The unexpected 25-basis-point rate cut delivered this week was indeed, as described in the Monetary Policy Statement, a pre-emptive measure. Malaysia’s fourth-quarter gross domestic product data is still being finalised, while the growth trajectory for this year remains firm, especially with the finalisation of the US-China Phase One trade deal. Geopolitical tensions arising from the US-Iran conflict early this month, which we thought would escalate, have for now been defused.

While we are concerned about the impact of the coronavirus, a cousin of the SARS virus, it is hoped that it would not be a full-blown pandemic. The lower benchmark rate could provide further stimulus to domestic consumption, while the cheaper cost of funds is expected to spur purchase of big-ticket items and encourage more investments.

This is also positive for the REITs sector, companies with significant floating rate borrowings as well as consumer names. For companies that are in a net cash position, the lower benchmark rate reduces investment income while for the banking sector, the lower rate adds pressure to net interest margins, but hopefully, this is offset by higher lending activities.

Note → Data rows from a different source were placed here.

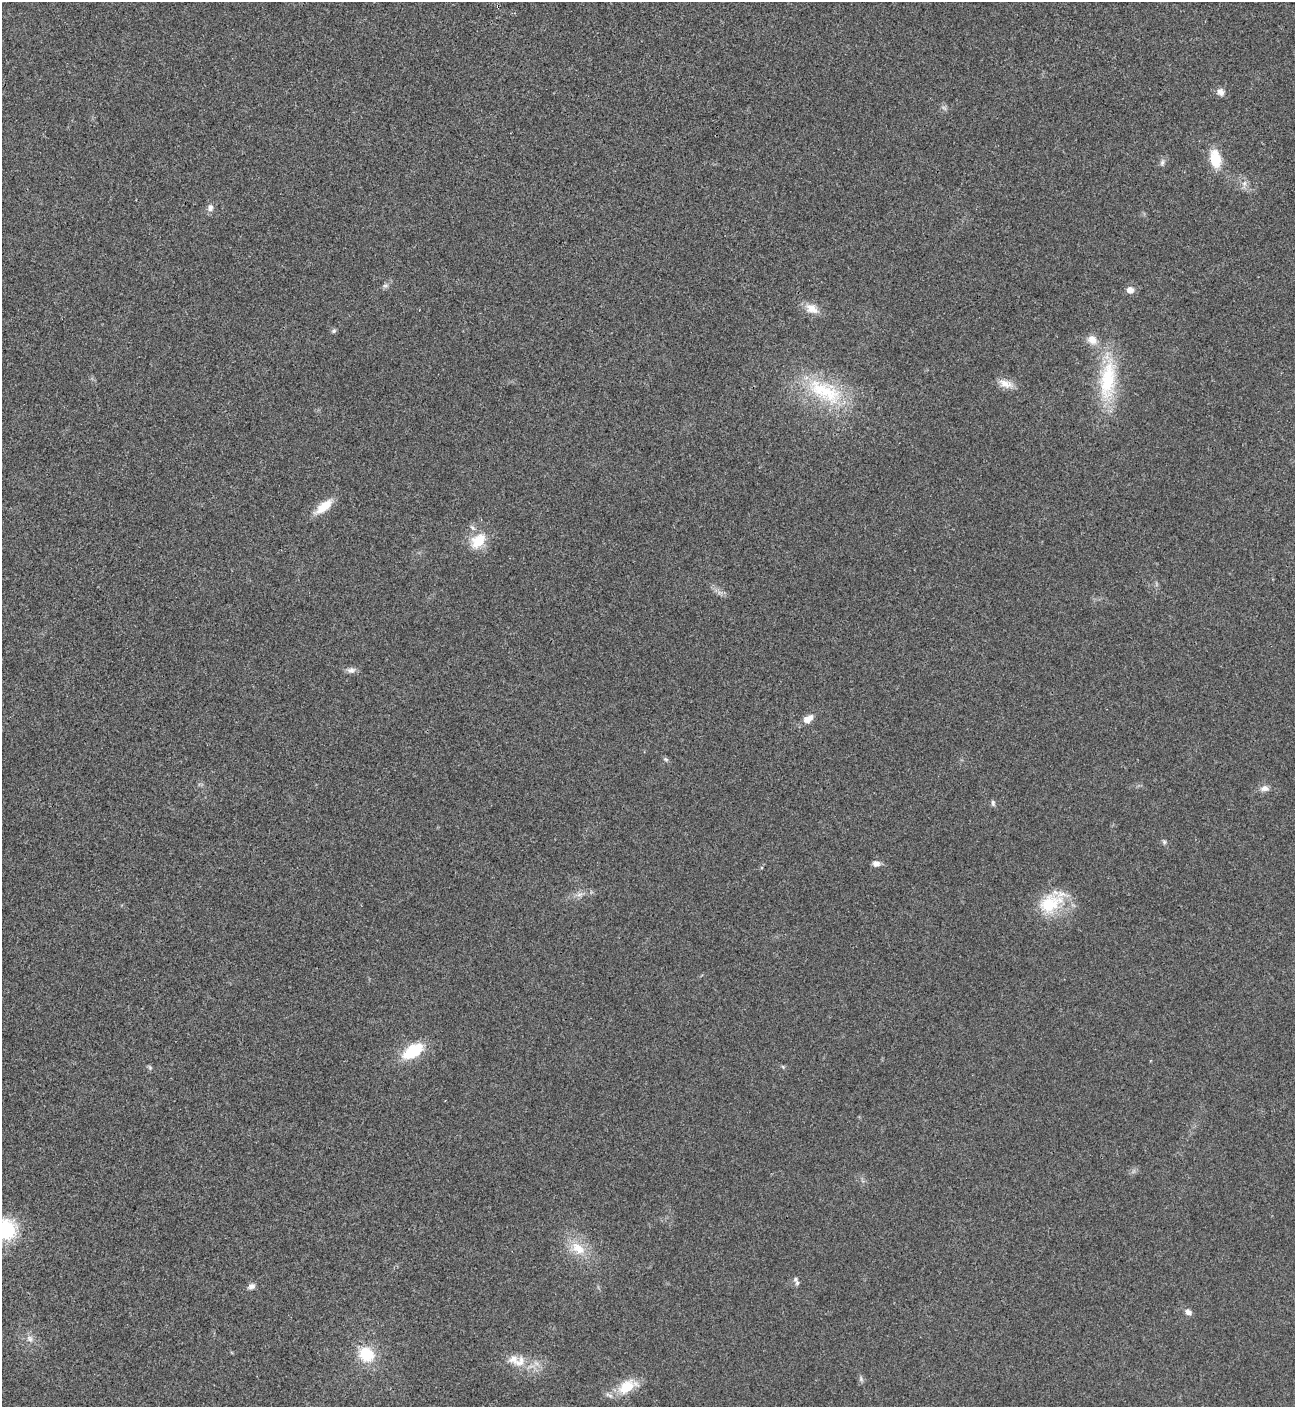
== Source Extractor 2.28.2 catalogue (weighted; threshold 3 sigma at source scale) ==
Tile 11 of 4 x 4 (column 3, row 3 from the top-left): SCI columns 2883-4175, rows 1410-2814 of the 5625 x 5637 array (HDU 1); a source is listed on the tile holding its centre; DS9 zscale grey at full resolution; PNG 1297 x 1409 px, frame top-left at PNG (2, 2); no overlay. Shown black and unused: <1% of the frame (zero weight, under 3 of 4 exposures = <1% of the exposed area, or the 3 px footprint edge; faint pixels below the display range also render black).
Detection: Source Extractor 2.28.2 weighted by HDU 2 'WHT'; one run over the whole footprint, this tile lists its part. Background 0.0192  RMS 0.0056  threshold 0.0252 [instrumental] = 3 sigma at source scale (4.5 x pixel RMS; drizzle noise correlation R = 1.50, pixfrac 1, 0.05/0.05 arcsec/px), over >= 5 px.
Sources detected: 37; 2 inside a brighter listed object's ellipse — not listed separately; the other 35 listed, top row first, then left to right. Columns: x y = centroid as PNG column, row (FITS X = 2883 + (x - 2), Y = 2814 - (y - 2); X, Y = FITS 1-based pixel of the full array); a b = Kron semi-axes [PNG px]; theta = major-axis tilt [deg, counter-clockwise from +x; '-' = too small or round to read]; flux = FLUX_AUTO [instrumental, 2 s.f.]
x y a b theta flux
1221 92 10 8 -51 2.7
1215 159 23 13 -80 13
1162 162 9 5 64 1.5
1245 183 7 4 71 1.4
210 208 10 7 66 2.6
385 285 7 4 0 1.1
1130 290 8 8 - 3.3
812 309 19 11 -29 6.1
334 331 6 5 - 1
1092 340 12 10 -44 5.2
1107 380 58 20 83 37
1005 383 20 10 -17 5.6
824 391 58 24 -32 42
324 507 21 9 40 11
478 540 23 15 45 13
351 670 11 8 5 2.4
806 720 9 8 - 4
666 759 7 4 -20 0.96
1265 788 11 8 2 2.9
993 803 8 5 -76 1.2
1164 842 6 5 - 1
876 863 10 7 -5 2.5
579 895 7 5 1 1.6
1050 904 35 22 28 24
413 1051 22 11 32 24
150 1067 7 5 -69 0.96
5 1230 23 22 - 33
578 1248 22 13 -38 12
795 1279 8 6 74 1.7
251 1286 9 7 24 2.3
1188 1312 8 6 -39 2.6
30 1339 9 7 -48 2.4
366 1354 17 14 -42 18
520 1361 19 11 40 6.7
627 1387 28 16 32 13
Isophote crosses this tile's border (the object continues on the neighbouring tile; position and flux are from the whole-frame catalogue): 1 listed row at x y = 5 1230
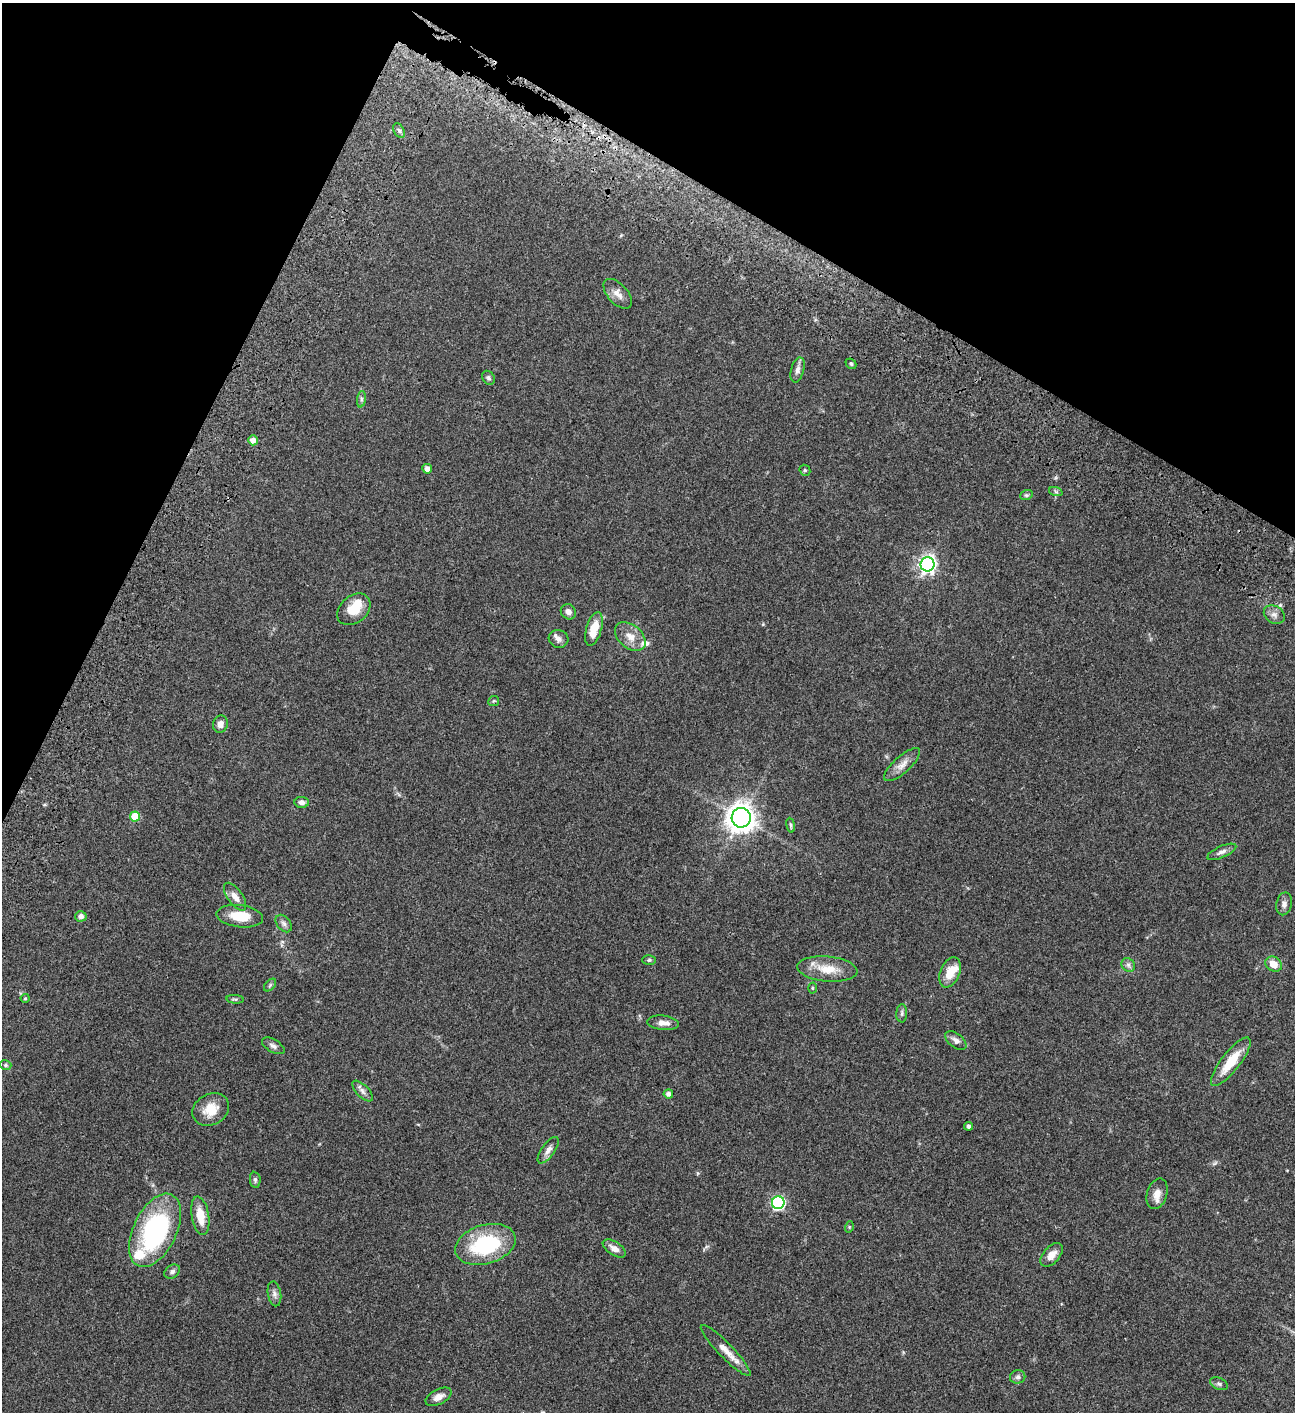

Overall, it may be a year for us to be “rat-ional” in our expectations, as they are indeed many challenges ahead, not only for Malaysia but also the world. It also goes to show that while we are always in a rat race to achieve our objectives, we are not in total control of our destiny as we are always up against the unforeseen – that’s just how it is.

Hence, it is important to be mindful as sometimes, we can be caught up in market euphoria, especially if there are sudden changes to circumstances that could “rat-tle” the markets.

May the new year bring joy, happiness, an abundance of wealth and good health.

The views expressed here are the writer’s own.